(Data for the task):

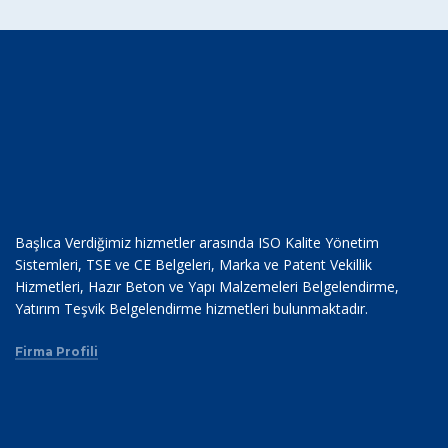
Başlıca Verdiğimiz hizmetler arasında ISO Kalite Yönetim
Sistemleri, TSE ve CE Belgeleri, Marka ve Patent Vekillik
Hizmetleri, Hazır Beton ve Yapı Malzemeleri Belgelendirme,
Yatırım Teşvik Belgelendirme hizmetleri bulunmaktadır.
Firma Profili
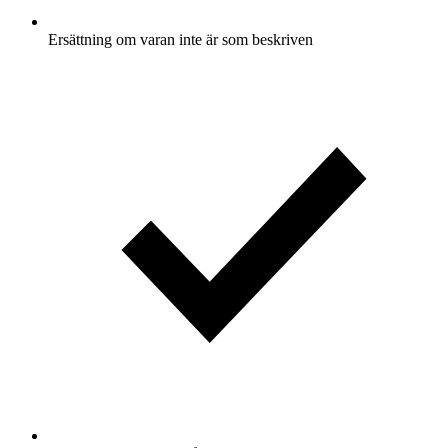
Ersättning om varan inte är som beskriven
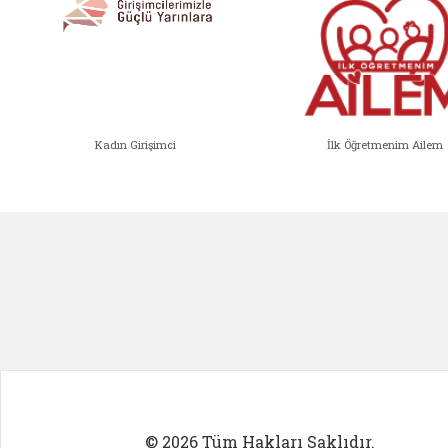
Kadın Girişimci
İlk Öğretmenim Ailem
Kadın Girişimci (yeni sekmede açıl
İlk Öğ
© 2026 Tüm Hakları Saklıdır.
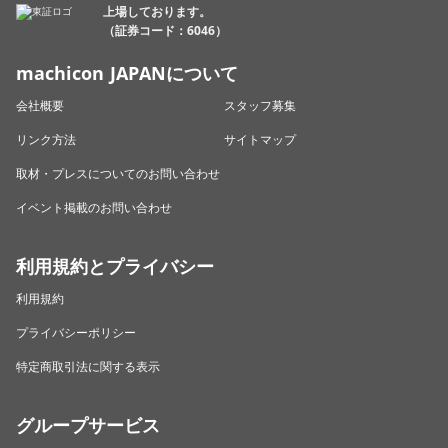
上場しております。
（証券コード：6046）
machicon JAPANについて
会社概要
スタッフ募集
リンク方法
サイトマップ
取材・プレスについてのお問い合わせ
イベント掲載のお問い合わせ
利用規約とプライバシー
利用規約
プライバシーポリシー
特定商取引法に関する表示
グループサービス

(Exercise requirements): Examine each line of the records above and tally those with the string "Girişimci". State the total alone.

(Exercise output): 2